I used this strategy of ‘negging’ (making negative remarks to attract people to you) on men. I learned to maintain an aloofness even with guys I liked to keep the upper hand. I’m currently dating a whip-smart guy who’s very much the affable joker. The route to his heart? I never laugh at his jokes. The fact he can’t charm me has made him putty in my hands.

I’m adept at working office politics to my advantage, stirring issues up so that everyone feels insecure except me. I work for a prestigious art gallery, but there’s a constant threat of redundancy in the art world and salaries are pitiful, so you can’t afford to let people marginalise you. I’m very careful; nothing I do or say would hold water at a tribunal and, to my knowledge, no one has ever made a formal complaint. I never shout or scream; it’s about a constant low-level disapproval and frostiness. Any complaints about my behaviour would just sound like someone not being able to hack it.

At a recent party, I was chatting to a graphic designer who, when I told him I’d just landed a new role at work (I’d been promoted), assumed I was new to the gallery and told me how his girlfriend had quit last year because of her ‘hideous bully of a boss’. It was a sobering experience; I’d never thought of her as a girl with a life outside work, crying every night when she got home. I left the party shaking. So yes, I have moments when I feel like a horrible person, and I feel ashamed of myself.

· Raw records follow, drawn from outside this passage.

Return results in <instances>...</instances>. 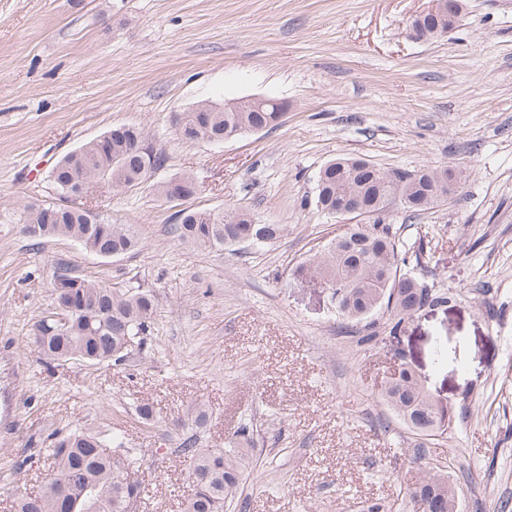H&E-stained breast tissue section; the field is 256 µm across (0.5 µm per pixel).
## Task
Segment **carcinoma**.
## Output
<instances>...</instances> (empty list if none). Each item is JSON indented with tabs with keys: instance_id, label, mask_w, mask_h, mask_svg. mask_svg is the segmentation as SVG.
<instances>
[{
	"instance_id": "obj_1",
	"label": "carcinoma",
	"mask_w": 512,
	"mask_h": 512,
	"mask_svg": "<svg viewBox=\"0 0 512 512\" xmlns=\"http://www.w3.org/2000/svg\"><path fill=\"white\" fill-rule=\"evenodd\" d=\"M284 113L266 107L263 112H176L172 123L182 139L194 143H220L248 129L265 130L279 124ZM163 153L149 151L139 128L116 127L103 139L79 146L62 157L49 173L61 197H73L76 180L86 189L100 181L112 188H129L149 179L150 167L160 168ZM389 171L364 160L344 167L331 166L319 172L314 204L326 214L339 205H355L372 224H351L333 238L314 258L296 269V274L322 282L331 293L337 313L346 320L361 321L384 308L389 334H397L403 320L413 313L419 299L436 302L445 296L432 292L416 278L399 273L406 252L396 232L384 223L392 197L408 212L429 209L458 188L438 184L441 171L399 170V182L388 180ZM18 223L26 236L40 241L59 237L77 243L92 254L117 256L140 249L141 240L131 224H114L98 211L80 206L63 207L46 201H28L18 211ZM283 224H263L256 217L236 210L186 211L174 225L176 237L187 243L220 250L261 249L284 236ZM55 280L69 285L53 288L54 307L64 308L69 325L59 330L46 316L33 328V345L49 361H80L93 366L119 363L130 344L143 343L156 308L150 289L134 285L105 286L76 276L67 267L56 271ZM381 398L417 435L441 436L451 425L450 416H438L444 408L417 381L411 368L399 365V373L385 381ZM254 448L253 425L244 420L222 448H200L190 435L181 452L191 460V493L183 512H227L236 499L243 473L242 459ZM48 479L37 493L21 492L13 499V512H136L145 488L129 479L139 459L126 449L125 441L90 429L75 428L55 436L43 449ZM405 497L416 512H427L424 504L440 497H456L444 467L426 463L416 485Z\"/></svg>"
}]
</instances>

But I can’t help it – my friends do call me ‘the ice queen’, but I genuinely care about the people close to me, it’s just a very select number – I’m incapable of spreading that kind of intimate affection to a wider group.

So I tell myself that young people like Juliet just need to toughen up, and hopefully they’ll go on to do better in their next role. The fact is, as long as my department experiences a high turnover of staff, the more crucial I become. Life isn’t a popularity contest, it’s about getting what you want and not letting anyone topple you. That is a valuable lesson to anyone.